Thursday, March 4, 2010

The Fax Machine

About 15 year ago, Telstra was just another corporation to me. One more bill I got every month, that was about all. I was working as a sales rep, I had an old analogue mobile phone, and my bill was around $500 a month, in fact, I was on a $500 plan. So, I was a good customer. I also had two phone lines to the home I was renting. I was the sole sales rep in my state for a tea and coffee company and while I drove around selling direct to cafes, all the distributors in the state ordered our products by sending me orders via fax on that second line.

After a relatively short period of time, we bought a house, about 2 klm from where we'd been renting. Sadly, the way the exchanges are set up, we could not keep our old fax number. Settlement took a month, as it does, so I called Telstra and organised for them to set up a second line in to the new house. I rented the old house for an extra week, and made the booking for them to come on a Wednesday. I took the day off work, and sat down and waited. They did not turn up.

That night I made some phone calls and asked what was going on. I was assured that they would come on the Thursday and that it was all booked in. I spent another day at home, this time making numerous calls to ask why they were not there yet. Towards the end of the day, I made yet another call to the number they provided. The woman I spoke to assured me that the team would be there soon.

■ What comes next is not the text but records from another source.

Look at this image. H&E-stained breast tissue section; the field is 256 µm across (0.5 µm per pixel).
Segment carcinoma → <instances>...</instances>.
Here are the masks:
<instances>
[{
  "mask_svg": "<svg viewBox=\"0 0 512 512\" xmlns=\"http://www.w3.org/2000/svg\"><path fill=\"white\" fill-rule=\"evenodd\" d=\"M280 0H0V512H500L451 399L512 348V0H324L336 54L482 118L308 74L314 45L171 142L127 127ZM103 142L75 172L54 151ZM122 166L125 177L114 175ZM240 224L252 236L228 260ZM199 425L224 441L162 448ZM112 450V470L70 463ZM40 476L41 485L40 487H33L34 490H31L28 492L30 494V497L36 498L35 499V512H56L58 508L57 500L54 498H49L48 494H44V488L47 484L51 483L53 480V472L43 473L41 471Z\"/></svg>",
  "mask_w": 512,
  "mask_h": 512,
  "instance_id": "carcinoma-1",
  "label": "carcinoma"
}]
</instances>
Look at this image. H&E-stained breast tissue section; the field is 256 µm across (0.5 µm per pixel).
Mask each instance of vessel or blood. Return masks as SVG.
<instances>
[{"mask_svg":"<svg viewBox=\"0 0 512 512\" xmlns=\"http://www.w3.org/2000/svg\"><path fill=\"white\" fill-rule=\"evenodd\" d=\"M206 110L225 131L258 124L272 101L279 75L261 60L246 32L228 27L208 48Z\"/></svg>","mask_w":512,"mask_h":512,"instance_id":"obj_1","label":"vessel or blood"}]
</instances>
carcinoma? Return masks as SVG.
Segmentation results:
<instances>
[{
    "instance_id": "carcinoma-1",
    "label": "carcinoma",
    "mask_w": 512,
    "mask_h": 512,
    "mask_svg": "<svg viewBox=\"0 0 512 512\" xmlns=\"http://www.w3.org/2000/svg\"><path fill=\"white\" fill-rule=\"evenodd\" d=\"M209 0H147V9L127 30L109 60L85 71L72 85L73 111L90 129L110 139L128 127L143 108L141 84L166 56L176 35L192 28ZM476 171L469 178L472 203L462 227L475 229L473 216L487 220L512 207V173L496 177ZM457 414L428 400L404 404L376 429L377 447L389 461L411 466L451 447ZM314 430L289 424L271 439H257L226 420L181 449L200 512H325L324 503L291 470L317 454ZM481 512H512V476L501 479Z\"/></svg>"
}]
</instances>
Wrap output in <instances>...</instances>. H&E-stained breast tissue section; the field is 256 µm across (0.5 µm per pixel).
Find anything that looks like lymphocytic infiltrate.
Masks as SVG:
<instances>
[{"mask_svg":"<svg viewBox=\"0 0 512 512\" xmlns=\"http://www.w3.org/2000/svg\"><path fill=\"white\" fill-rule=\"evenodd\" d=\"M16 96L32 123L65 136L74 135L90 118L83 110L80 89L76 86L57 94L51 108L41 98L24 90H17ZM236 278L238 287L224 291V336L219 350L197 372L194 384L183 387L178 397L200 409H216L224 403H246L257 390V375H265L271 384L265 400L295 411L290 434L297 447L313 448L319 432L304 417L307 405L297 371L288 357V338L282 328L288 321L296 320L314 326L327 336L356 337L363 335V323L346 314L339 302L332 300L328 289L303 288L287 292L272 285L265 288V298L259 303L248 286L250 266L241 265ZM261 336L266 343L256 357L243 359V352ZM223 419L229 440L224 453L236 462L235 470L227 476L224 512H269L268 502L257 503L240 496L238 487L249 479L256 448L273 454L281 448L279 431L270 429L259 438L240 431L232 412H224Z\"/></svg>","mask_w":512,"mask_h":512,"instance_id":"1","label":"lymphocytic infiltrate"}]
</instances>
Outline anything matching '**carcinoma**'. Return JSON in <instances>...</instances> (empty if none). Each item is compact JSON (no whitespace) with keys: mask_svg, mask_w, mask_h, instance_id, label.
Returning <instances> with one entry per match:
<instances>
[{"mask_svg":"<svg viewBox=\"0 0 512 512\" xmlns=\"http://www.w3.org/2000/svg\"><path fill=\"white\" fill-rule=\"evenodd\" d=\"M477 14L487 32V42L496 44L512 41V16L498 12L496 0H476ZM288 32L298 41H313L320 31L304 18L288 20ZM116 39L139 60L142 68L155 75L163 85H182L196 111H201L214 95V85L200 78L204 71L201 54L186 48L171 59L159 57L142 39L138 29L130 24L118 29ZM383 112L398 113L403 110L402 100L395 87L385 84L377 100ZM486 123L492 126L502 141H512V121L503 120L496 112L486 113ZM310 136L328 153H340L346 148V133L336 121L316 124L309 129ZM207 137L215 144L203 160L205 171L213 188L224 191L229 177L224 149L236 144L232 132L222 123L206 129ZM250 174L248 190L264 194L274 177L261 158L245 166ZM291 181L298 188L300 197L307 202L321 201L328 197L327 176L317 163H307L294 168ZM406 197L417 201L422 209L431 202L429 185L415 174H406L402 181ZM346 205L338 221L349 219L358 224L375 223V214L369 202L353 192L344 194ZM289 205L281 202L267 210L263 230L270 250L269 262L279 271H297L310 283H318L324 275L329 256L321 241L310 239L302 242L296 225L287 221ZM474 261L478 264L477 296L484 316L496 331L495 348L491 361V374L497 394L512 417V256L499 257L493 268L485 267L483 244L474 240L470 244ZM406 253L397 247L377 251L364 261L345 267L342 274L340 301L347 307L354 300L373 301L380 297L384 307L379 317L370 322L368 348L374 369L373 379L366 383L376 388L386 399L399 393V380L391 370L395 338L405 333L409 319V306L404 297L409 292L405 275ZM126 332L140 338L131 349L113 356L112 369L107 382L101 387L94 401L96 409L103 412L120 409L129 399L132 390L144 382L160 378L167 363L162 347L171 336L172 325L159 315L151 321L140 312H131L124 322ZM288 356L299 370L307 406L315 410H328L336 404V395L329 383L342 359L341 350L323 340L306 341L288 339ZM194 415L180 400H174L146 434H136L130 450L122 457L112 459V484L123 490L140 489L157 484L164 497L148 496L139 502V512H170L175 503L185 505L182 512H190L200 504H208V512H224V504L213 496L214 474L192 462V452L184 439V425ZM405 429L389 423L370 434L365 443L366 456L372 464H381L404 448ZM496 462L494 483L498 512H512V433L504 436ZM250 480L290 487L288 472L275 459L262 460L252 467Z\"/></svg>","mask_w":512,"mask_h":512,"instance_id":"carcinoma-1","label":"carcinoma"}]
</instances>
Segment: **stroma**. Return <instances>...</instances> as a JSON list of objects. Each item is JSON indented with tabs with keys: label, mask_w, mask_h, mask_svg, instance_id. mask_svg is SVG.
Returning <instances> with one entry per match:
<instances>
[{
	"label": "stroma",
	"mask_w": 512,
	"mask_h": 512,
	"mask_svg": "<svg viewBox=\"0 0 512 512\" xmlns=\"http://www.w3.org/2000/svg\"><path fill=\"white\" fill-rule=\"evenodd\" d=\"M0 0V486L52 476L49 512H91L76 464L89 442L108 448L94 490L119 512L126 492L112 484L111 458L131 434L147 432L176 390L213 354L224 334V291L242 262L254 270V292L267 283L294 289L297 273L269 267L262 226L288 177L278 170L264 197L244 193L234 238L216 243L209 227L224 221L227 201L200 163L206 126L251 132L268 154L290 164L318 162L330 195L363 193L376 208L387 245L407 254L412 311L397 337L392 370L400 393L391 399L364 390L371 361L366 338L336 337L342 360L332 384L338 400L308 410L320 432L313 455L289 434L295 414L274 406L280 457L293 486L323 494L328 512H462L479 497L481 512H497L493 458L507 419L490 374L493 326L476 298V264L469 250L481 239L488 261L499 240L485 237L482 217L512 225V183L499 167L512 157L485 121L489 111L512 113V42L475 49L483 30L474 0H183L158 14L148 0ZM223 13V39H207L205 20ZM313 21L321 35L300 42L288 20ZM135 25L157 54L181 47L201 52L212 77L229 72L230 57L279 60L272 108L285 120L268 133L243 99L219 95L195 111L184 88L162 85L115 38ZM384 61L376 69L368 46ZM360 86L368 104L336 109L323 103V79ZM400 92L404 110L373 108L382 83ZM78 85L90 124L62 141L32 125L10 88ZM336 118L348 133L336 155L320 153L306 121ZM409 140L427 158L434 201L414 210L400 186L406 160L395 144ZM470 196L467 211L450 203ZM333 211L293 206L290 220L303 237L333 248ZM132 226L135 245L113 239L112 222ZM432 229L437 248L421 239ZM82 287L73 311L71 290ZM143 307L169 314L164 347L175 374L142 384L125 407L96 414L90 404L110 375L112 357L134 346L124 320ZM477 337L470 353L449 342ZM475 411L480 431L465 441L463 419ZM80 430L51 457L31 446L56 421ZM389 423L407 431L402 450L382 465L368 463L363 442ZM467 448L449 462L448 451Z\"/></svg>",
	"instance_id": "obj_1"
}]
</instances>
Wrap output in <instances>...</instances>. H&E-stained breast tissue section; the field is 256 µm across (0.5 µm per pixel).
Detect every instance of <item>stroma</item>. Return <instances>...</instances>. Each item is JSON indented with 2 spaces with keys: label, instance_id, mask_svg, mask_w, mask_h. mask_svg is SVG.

I asked her where she was, physically. She was initially taken aback, but then she said 'I am in Adelaide' ( that is, she was in a different state to me, I am in Hobart, Tasmania ). So, I said to her, 'Do you even know where Moonah is ?'. She admitted she did not. So, I asked her: "If you don't even know where I am, it's not your fault, but how is Telstra equipping you to accurately answer my question, and how do you know where the team is ?". She all but admitted that her job was to offer platitudes for teams she assumed were coming. I explained to her how my business revolved around this fax, that the old fax was being turned off that day ( plus I was losing access ) and that it doesn't really look professional that I had to call my clients and instead of giving a new number, just tell them that we had no facility to take orders. She gave me the number to call the actual service centre. It was late Thursday by this point, so I called the next morning.

On the Friday morning, I called the number I was given, and told them who I was, that I'd made two appointments for them to put in a fax line, that I'd been inconvenienced considerably, and that it was urgent that the line go in that day. I was polite. The response was that the guy yelled at me something along the lines of "who the f*ck are you, why are you calling, how did you get this number, you shouldn't have this number". Suffice it to say that I ripped in to him, and he did in fact offer some sort of apology. I don't believe I got my fax line until the following week, but after 15 years, I admit my memory is not precise on this point.

At this point, I was utterly enraged, and I felt that I deserved some sort of apology. I made a formal complaint about what had happened. I wasn't looking for a free car or a trip to Europe, I just wanted someone in an official capacity to apologise to me for how dreadfully I'd been treated. At this point in my life, I still assumed that Telstra was a customer service focused organisation, and had some level of respect for it's clients. I was a sales rep myself, and I guess I just assumed that they'd want to know about something like this, to at least say sorry, because if that had happened in my organisation, I'd have wanted very much to turn the situation around after such dreadful service.

It's my recollection that I spent 6 months on an insane quest for someone to say 'sorry' to me. However long it was, I bounced between layers of management as people fobbed me off until finally someone called to inform me they were some sort of middle management, that there was no point in my trying to call anyone else, and that he'd called to tell me that 'what happened to you doesn't usually happen to our clients'. He was very careful to NOT say sorry, or that he cared about what happened to me, only that it was not the norm. I assured him that I knew they didn't make a client list and be careful to call and abuse them all, that didn't really change what happened to me. He just reiterated that what I'd experienced was unusual, and that was it.

So, that's how I first found out that Telstra phone support staff are not remotely empowered to do their job, and that no-one at Telstra appears to care how clients are treated. It only got worse from there.